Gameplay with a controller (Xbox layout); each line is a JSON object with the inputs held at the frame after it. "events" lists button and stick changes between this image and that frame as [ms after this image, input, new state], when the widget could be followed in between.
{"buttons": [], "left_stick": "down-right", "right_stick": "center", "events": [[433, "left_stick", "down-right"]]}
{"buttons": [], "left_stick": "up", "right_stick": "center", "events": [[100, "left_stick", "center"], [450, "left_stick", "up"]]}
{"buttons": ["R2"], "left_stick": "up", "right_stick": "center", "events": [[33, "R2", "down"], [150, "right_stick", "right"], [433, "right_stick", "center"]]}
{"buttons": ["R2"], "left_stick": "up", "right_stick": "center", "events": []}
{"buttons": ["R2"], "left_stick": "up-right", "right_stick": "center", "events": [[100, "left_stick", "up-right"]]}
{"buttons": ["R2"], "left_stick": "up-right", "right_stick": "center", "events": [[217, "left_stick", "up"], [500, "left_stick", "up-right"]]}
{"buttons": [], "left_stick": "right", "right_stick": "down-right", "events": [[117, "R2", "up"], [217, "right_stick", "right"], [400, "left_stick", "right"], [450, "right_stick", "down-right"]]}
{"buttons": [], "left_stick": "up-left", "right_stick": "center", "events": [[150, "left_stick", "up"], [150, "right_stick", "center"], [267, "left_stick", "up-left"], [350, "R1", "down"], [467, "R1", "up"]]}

○ ○ ○ ○ ○

Retype the entries shown above. Keep every word exactly as it is.

Gameplay with a controller (Xbox layout); each line is a JSON object with the inputs held at the frame after it. "events" lists button and stick changes between this image and that frame as [ms after this image, input, new state], when the widget could be followed in between.
{"buttons": [], "left_stick": "down-right", "right_stick": "center", "events": [[433, "left_stick", "down-right"]]}
{"buttons": [], "left_stick": "up", "right_stick": "center", "events": [[100, "left_stick", "center"], [450, "left_stick", "up"]]}
{"buttons": ["R2"], "left_stick": "up", "right_stick": "center", "events": [[33, "R2", "down"], [150, "right_stick", "right"], [433, "right_stick", "center"]]}
{"buttons": ["R2"], "left_stick": "up", "right_stick": "center", "events": []}
{"buttons": ["R2"], "left_stick": "up-right", "right_stick": "center", "events": [[100, "left_stick", "up-right"]]}
{"buttons": ["R2"], "left_stick": "up-right", "right_stick": "center", "events": [[217, "left_stick", "up"], [500, "left_stick", "up-right"]]}
{"buttons": [], "left_stick": "right", "right_stick": "down-right", "events": [[117, "R2", "up"], [217, "right_stick", "right"], [400, "left_stick", "right"], [450, "right_stick", "down-right"]]}
{"buttons": [], "left_stick": "up-left", "right_stick": "center", "events": [[150, "left_stick", "up"], [150, "right_stick", "center"], [267, "left_stick", "up-left"], [350, "R1", "down"], [467, "R1", "up"]]}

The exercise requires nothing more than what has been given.